Does shilling for Apple turn your brain to putty or something?
It is interesting to see Ted anonymously puffing his own piece. I thought he had been banned from FR under his 10 previous login names. Maybe the rule against signing up under new names has been lifted.
IANHM placemarker.
Does using Windows require you to be insulting?
I have no knowledge of a Ted Holden ever being a member of FreeRepublic, banned or not. You seem to have had a problem with him in the past. Why?
I see nothing anonymous about this article. I placed the name of the author on it.
I am well informed on the biological mechanics involved and I find the subject matter intriguing and the questions he raises deserve answers, not off hand dismissal and certainly not derision if you DON'T HAVE an answer. Ignoring a fact is not part of the scientific method.
Having said that, what is YOUR explanation for:
Carpenter scaled up a Diplodocus to fit this new super-sized vertebra, and his Amphicoelias fragillimus measures a full 58 meters (190 feet) from snout to tail.
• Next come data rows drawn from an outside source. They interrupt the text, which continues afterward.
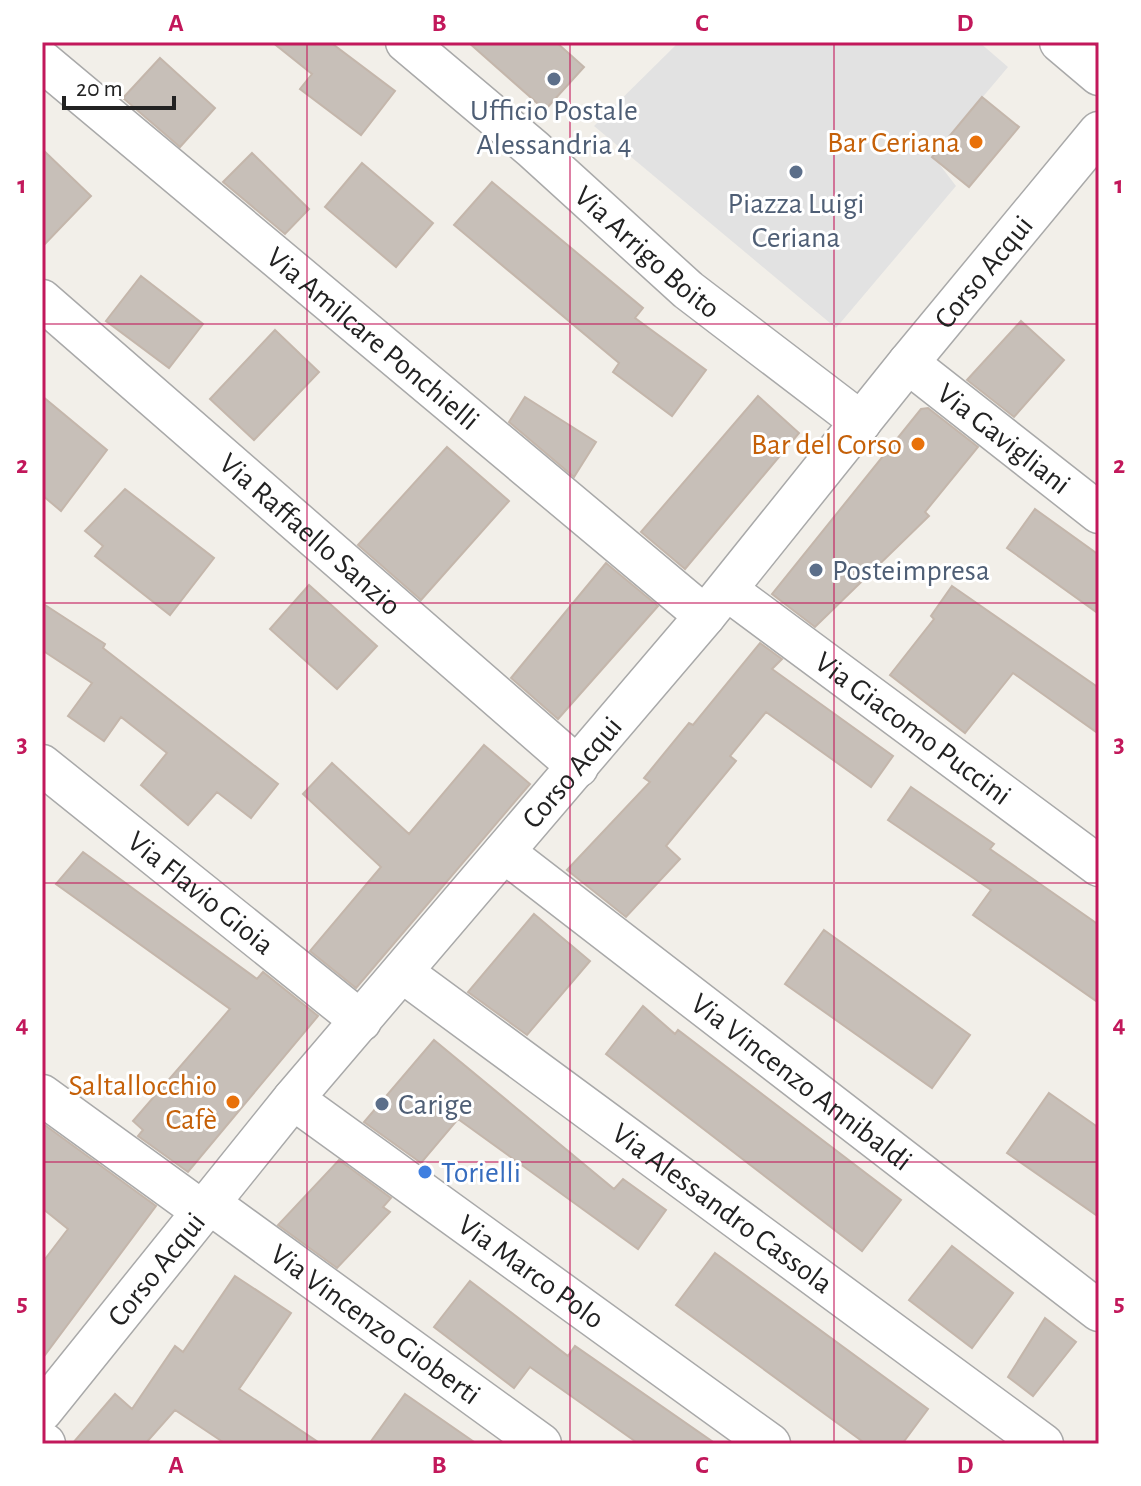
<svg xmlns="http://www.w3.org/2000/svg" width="1141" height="1486" font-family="'Alegreya Sans',sans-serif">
<rect width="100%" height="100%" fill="#f2efe9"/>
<path fill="#e2e2e2" d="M 679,42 L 979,42 L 1008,67 L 933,156 L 956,186 L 836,328 L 594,126 Z"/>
<path fill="#c7bfb8" stroke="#c4b6ab" stroke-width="2" d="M 272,42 L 330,42 L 395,91 L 361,135 L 300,89 L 312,74 Z
M 468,42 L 556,42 L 584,67 L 545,110 Z
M 160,58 L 215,108 L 180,147 L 123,98 Z
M 982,97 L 1019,127 L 969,187 L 932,157 Z
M 42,149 L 91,196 L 42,247 Z
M 252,153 L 309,209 L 285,234 L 223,182 Z
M 362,163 L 433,223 L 396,267 L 325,207 Z
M 492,182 L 643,308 L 635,318 L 706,370 L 672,416 L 613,372 L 619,363 L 454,225 Z
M 141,276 L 203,324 L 169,368 L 106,321 Z
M 1021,321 L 1064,360 L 1014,417 L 967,380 Z
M 275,330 L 319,372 L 254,440 L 210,399 Z
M 42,396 L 107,450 L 61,511 L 42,495 Z
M 758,396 L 799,433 L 685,569 L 641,532 Z
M 525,397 L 596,442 L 574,477 L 509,422 Z
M 928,408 L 978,447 L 925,512 L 929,516 L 815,627 L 772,594 L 921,409 Z
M 447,447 L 509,501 L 421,600 L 358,545 Z
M 125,489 L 214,558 L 170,615 L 95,556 L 103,546 L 85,531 Z
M 1035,509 L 1099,555 L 1099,614 L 1007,548 Z
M 606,563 L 658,606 L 558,719 L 511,678 Z
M 309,585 L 377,646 L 337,689 L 270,629 Z
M 952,586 L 1099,688 L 1099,734 L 1013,673 L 965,733 L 890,675 L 934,619 L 931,616 Z
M 42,603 L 105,644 L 103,648 L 278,784 L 251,818 L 217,792 L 188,825 L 141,785 L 167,753 L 121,717 L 104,741 L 68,716 L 92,683 L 42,650 Z
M 760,643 L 782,659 L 772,669 L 893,756 L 871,787 L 766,712 L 730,756 L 736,761 L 666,846 L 680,859 L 626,917 L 567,870 L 650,782 L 644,778 L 689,723 L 693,725 Z
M 484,745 L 530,784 L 356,988 L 310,951 L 381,867 L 303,794 L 332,763 L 409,834 Z
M 911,787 L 994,844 L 990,849 L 1099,925 L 1099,1003 L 973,915 L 991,890 L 888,820 Z
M 83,852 L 257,979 L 263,972 L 318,1016 L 188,1172 L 138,1136 L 143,1130 L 133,1121 L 230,1009 L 56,884 Z
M 534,914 L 590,961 L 527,1035 L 468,992 Z
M 824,930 L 970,1035 L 932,1088 L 785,984 Z
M 643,1006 L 675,1034 L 678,1030 L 901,1200 L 862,1251 L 606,1054 Z
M 434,1040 L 614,1189 L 623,1179 L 666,1210 L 638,1249 L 458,1119 L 421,1163 L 364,1122 Z
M 1049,1093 L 1099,1128 L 1099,1217 L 1007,1153 Z
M 42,1123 L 156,1206 L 42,1359 L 42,1263 L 68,1229 L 42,1208 Z
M 339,1160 L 391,1198 L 383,1207 L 390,1212 L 337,1268 L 278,1225 Z
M 952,1246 L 1013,1293 L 972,1348 L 909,1300 Z
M 715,1253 L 928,1409 L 902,1444 L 866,1444 L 676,1305 Z
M 235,1276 L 291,1313 L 239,1389 L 321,1444 L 226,1444 L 175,1410 L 145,1444 L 72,1444 L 115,1394 L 132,1409 L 175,1346 L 183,1352 Z
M 470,1281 L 568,1356 L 575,1346 L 716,1444 L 639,1444 L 530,1367 L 514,1388 L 434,1327 Z
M 1045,1318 L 1076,1342 L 1033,1396 L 1008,1377 Z
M 405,1394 L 477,1444 L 369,1444 Z"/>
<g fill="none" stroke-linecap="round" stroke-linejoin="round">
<g stroke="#a9a9a9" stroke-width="43">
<g id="minor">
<path id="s1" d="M 406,42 L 533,149 L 688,290 L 861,422"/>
<path d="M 1060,42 L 1099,75"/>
<path id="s2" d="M 42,61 L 705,616"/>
<path id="s3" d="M 42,300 L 578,767"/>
<path id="s4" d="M 908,363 L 1099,513"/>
<path id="s5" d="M 727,590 L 1099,866"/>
<path id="s6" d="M 42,765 L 361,1021"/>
<path id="s7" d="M 504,852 L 1099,1311"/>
<path id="s8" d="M 402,972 L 1043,1444"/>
<path d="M 42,1095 L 202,1211"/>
<path id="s9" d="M 293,1099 L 770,1444"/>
<path id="s10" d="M 209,1203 L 541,1444"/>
<path id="s11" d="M 42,1411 L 293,1099 L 705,616 L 908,363 L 1099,132"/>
<path d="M 42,1442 L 45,1444"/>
</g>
</g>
<use href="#minor" stroke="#fff" stroke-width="40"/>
</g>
<path fill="none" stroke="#c2185b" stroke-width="2" stroke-opacity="0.55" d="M 307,42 L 307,1444M 570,42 L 570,1444M 834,42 L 834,1444M 42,324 L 1099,324M 42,603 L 1099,603M 42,883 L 1099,883M 42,1162 L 1099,1162"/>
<g fill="#5c6f8a" stroke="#fff" stroke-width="3">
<circle cx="554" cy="79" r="8"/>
<circle cx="796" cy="172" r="8"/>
<circle cx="816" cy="570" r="8"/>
<circle cx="382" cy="1104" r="8"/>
</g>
<g fill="#e8710a" stroke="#fff" stroke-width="3">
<circle cx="976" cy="142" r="8"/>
<circle cx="918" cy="444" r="8"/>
<circle cx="233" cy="1102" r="8"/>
</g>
<circle fill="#3f7fe0" stroke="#fff" stroke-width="3" cx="425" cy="1172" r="8"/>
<g text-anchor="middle" stroke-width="6" stroke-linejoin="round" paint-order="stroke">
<g font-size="30" fill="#4e5e75" stroke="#fff">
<text x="554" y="120">Ufficio Postale<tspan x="554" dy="34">Alessandria 4</tspan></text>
<text x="796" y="213">Piazza Luigi<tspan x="796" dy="34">Ceriana</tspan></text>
<text x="832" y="580" text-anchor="start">Posteimpresa</text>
<text x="398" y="1114" text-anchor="start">Carige</text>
</g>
<g font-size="30" fill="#c56008" stroke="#fff" text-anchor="end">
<text x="960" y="152">Bar Ceriana</text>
<text x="902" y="454">Bar del Corso</text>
<text x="217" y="1095">Saltallocchio<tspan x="217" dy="34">Cafè</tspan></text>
</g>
<g font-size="30" fill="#222" stroke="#fff">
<text dy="10" stroke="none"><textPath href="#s1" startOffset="320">Via Arrigo Boito</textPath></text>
<text dy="10" stroke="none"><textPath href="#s11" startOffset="1478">Corso Acqui</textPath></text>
<text dy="10" stroke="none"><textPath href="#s2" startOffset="432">Via Amilcare Ponchielli</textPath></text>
<text dy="10" stroke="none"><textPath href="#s4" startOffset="122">Via Gavigliani</textPath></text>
<text dy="10" stroke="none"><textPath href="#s3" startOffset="356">Via Raffaello Sanzio</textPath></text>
<text dy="10" stroke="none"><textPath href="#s5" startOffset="232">Via Giacomo Puccini</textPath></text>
<text dy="10" stroke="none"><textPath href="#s11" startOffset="830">Corso Acqui</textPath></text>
<text dy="10" stroke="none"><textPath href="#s6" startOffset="204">Via Flavio Gioia</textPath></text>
<text dy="10" stroke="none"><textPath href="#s7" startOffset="376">Via Vincenzo Annibaldi</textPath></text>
<text dy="10" stroke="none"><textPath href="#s8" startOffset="398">Via Alessandro Cassola</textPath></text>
<text dy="10" stroke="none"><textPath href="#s11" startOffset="182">Corso Acqui</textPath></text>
<text dy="10" stroke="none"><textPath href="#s9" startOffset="294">Via Marco Polo</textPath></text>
<text dy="10" stroke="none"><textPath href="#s10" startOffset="206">Via Vincenzo Gioberti</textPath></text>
</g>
<g font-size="30" fill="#366cbe" stroke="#fff" text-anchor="start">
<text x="441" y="1182">Torielli</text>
</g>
</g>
<rect width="1141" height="1486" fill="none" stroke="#ffffff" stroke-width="88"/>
<path d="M64 96v12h110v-12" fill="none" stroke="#222222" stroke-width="4"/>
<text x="76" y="96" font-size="24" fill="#222222" stroke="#ffffff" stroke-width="6" paint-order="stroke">20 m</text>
<rect x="44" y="44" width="1053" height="1398" fill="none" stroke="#c2185b" stroke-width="3"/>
<g font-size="26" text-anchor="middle" font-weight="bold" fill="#c2185b">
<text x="176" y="31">A</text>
<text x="439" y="31">B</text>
<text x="702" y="31">C</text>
<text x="965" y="31">D</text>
<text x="22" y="193">1</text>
<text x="1119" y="193">1</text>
<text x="22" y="473">2</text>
<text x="1119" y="473">2</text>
<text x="22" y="752">3</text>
<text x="1119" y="752">3</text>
<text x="22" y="1032">4</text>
<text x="1119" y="1032">4</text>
<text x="22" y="1311">5</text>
<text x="1119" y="1311">5</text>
<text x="176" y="1473">A</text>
<text x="439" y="1473">B</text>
<text x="702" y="1473">C</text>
<text x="965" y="1473">D</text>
</g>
</svg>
The estimated mass of this mega-sauropod would be about 122,400 kg (about 270,000 lbs or 135 tons).
An average elephant is only 10 feet tall at the shoulders and weighs in at around 10,000 pounds. If we multiply the height, width, and length of our average elephant by 3 times (estimated from comparing the elephant in the above picture with that largest Dino's torso, tail base to neck base), we get the 27 times factor (33) of the square cube law requires for the fragillimus' mass, but that's ignoring the neck and tail... something tells me that the paleontologists are under calculating the tonnage because it would get absolutely ridiculous if they add those in... Anyway, that still huge. The mass the muscle has to move is 27 times what it was but the cross sectional area is only 9 times larger. Since muscle strength is apparently directly proportional to cross sectional area, how can a muscle that is only ideally 9 times stronger, lift a limb or body that is 27 times heavier? What chemical process drove their muscles yhen that now doesn't drive ours?
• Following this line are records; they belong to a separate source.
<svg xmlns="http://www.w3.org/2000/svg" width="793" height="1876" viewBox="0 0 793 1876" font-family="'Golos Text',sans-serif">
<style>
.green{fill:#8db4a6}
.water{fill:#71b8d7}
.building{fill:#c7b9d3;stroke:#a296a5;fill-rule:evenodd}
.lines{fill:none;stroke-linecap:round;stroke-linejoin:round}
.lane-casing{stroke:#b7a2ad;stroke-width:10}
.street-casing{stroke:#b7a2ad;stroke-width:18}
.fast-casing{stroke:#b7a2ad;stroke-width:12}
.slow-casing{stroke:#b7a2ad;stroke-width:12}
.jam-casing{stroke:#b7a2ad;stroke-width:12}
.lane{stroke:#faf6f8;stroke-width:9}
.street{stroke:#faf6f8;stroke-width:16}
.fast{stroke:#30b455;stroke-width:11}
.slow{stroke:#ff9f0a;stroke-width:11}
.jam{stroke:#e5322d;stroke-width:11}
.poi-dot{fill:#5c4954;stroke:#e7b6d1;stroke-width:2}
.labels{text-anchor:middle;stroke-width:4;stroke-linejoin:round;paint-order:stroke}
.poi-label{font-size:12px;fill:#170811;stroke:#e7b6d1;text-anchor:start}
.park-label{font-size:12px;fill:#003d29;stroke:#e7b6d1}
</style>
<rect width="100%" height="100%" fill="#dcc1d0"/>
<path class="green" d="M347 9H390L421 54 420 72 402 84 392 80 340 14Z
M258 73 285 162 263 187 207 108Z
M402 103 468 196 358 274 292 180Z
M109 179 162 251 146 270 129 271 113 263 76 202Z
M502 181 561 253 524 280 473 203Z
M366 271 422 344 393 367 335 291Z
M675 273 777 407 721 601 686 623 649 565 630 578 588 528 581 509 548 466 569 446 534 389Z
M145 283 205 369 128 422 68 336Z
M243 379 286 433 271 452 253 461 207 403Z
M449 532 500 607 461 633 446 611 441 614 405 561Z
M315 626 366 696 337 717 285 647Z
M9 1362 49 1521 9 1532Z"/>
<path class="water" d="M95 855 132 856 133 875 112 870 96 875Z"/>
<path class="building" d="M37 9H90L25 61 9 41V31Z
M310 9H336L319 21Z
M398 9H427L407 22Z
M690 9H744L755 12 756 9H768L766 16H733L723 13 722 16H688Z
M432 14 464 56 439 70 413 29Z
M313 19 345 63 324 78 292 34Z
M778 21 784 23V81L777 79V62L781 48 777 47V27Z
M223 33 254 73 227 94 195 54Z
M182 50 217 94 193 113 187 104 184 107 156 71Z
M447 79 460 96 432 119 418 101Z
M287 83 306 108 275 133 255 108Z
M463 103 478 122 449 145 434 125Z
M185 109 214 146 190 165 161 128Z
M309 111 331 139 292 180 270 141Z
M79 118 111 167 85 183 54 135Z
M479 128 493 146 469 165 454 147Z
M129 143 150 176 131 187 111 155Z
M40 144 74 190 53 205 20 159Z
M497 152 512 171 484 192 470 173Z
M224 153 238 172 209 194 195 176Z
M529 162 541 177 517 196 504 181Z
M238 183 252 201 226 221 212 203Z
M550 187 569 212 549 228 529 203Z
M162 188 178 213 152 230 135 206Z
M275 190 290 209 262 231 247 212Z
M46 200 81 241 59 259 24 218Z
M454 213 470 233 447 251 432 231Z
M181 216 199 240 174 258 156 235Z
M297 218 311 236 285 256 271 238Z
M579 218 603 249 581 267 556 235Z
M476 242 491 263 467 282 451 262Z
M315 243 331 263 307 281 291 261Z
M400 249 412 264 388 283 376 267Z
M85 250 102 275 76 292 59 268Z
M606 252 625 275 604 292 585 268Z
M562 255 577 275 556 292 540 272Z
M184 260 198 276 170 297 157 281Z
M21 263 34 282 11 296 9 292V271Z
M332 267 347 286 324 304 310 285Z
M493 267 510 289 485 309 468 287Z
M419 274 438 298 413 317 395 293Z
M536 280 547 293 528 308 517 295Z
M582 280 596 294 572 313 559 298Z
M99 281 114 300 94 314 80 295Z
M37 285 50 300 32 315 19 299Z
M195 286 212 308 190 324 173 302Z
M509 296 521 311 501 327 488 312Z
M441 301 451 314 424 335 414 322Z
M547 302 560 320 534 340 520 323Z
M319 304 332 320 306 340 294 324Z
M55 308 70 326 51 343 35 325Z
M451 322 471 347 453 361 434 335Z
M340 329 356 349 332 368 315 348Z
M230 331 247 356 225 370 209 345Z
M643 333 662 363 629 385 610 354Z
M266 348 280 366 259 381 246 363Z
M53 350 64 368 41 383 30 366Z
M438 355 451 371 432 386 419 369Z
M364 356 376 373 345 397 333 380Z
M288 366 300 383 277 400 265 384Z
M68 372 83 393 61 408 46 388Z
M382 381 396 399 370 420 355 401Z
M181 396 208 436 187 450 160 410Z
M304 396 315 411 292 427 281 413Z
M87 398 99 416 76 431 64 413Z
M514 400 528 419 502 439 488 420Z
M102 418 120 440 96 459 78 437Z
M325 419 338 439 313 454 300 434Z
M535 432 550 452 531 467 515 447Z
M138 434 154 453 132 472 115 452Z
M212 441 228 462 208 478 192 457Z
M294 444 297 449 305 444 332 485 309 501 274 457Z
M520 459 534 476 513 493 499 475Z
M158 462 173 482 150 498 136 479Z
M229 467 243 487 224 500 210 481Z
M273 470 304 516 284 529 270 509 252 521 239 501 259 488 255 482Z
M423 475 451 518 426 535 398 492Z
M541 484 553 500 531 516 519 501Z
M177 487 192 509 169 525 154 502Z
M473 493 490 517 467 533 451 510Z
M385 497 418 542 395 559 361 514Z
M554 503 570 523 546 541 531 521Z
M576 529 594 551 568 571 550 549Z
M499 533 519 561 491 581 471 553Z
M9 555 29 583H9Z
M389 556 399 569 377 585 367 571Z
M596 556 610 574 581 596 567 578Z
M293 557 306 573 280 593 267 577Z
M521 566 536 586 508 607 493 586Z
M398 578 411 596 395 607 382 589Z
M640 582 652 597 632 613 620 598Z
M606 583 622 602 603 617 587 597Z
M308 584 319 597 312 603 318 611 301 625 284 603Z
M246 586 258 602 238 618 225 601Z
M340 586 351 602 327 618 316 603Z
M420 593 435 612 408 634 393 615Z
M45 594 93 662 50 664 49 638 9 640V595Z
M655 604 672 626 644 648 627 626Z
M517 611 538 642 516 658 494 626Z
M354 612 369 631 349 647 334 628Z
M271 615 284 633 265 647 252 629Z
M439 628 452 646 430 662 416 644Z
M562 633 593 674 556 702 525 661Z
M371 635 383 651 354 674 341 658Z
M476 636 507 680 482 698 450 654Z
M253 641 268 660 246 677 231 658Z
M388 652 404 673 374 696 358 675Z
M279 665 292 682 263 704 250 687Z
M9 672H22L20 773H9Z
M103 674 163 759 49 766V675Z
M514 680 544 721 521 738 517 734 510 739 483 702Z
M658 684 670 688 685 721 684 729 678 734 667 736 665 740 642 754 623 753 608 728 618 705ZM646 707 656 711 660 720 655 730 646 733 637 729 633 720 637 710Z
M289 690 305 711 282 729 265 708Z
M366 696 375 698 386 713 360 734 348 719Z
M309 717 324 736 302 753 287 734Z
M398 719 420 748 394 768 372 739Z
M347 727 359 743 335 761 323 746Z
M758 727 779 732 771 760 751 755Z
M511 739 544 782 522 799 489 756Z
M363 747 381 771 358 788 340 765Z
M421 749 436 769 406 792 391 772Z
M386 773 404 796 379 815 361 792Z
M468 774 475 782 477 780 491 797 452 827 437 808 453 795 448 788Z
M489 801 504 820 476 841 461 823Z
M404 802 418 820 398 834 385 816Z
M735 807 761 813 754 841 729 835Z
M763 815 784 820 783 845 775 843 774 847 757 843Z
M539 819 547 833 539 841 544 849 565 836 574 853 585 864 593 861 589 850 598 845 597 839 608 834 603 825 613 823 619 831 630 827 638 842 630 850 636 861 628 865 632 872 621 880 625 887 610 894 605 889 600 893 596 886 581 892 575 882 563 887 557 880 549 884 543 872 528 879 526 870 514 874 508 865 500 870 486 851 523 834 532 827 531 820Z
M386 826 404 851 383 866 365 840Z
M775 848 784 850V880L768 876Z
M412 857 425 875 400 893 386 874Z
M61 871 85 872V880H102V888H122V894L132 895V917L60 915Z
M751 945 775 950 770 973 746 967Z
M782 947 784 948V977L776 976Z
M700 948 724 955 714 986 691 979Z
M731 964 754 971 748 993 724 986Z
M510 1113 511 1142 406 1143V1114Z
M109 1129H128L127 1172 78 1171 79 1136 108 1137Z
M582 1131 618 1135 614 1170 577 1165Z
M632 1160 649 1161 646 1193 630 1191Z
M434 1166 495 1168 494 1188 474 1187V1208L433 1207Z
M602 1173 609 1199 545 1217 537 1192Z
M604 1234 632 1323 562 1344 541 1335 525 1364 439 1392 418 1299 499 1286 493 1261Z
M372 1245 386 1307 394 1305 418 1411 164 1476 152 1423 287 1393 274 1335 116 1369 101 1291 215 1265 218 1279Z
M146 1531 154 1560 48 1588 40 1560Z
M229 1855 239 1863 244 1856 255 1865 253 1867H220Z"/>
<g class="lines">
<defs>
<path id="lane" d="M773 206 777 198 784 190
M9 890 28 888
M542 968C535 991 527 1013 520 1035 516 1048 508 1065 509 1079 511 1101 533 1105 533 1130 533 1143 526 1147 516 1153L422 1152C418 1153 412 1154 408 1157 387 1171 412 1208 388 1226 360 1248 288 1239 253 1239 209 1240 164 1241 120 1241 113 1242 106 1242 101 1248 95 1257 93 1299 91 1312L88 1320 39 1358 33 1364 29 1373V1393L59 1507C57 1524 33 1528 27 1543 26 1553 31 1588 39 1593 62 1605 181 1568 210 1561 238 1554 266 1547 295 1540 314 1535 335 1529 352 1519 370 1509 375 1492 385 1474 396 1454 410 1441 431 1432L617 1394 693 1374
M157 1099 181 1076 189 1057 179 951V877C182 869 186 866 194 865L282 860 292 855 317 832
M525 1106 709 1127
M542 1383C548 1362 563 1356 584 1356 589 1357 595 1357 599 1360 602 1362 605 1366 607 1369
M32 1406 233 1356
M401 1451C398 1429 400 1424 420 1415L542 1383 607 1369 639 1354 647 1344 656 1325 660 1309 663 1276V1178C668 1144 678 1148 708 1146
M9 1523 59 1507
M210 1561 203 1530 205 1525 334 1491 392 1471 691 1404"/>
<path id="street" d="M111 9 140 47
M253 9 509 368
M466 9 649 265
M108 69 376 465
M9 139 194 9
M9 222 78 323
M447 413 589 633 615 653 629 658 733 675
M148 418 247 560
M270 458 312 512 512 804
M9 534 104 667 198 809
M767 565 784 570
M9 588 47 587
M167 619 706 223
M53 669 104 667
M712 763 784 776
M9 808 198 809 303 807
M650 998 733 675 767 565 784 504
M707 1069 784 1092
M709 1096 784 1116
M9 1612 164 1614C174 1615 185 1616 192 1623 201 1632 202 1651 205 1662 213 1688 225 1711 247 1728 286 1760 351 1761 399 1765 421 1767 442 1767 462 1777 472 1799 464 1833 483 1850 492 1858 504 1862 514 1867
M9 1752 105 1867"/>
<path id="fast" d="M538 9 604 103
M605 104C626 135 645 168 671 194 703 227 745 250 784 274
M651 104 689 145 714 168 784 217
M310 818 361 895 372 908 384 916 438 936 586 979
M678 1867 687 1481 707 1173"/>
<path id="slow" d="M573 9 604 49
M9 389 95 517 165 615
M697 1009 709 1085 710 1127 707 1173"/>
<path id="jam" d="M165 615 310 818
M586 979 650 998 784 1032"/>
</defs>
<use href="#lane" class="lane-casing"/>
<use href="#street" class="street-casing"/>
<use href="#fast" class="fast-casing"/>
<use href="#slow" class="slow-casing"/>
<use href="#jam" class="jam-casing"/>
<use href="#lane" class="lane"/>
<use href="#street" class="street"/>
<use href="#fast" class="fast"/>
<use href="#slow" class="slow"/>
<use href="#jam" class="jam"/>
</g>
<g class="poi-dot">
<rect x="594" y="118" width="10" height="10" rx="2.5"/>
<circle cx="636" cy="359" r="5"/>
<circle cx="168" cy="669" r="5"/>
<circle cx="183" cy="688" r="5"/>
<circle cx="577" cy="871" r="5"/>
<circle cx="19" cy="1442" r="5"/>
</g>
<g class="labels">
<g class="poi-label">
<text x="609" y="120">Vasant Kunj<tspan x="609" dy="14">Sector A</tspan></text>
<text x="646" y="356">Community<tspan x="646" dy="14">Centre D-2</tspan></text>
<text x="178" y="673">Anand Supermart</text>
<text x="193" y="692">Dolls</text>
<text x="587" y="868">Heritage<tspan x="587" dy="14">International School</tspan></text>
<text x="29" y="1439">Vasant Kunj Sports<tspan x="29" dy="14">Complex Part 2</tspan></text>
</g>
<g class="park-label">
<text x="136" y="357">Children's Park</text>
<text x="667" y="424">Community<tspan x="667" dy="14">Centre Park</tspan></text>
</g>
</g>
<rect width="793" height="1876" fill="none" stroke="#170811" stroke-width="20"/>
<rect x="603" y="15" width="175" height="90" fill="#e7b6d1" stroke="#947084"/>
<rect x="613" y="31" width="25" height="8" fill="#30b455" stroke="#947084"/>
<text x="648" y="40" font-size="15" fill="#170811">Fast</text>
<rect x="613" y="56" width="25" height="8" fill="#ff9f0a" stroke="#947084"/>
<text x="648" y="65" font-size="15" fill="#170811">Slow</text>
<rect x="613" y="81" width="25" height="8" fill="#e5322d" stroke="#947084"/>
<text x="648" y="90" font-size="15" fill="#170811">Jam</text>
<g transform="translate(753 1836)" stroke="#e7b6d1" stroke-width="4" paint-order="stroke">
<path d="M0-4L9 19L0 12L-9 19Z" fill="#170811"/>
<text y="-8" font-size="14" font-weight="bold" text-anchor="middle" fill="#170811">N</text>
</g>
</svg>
Another interesting thought... an average modern elephant eats approximately 4.5% of its body weight in food every day... scaling that up to our mega-saurus, that would translate to ~12,000 lbs of forage a day for our fragillimus... he'd have to keep moving to eat that much. The elephant drinks 1 Gallon of water per 50 lbs of weight per day... the fragillimus would have to drink 5400 gallons of water everyday to keep up with the elephant... again, he'd have to keep moving... fairly rapidly, I'd think.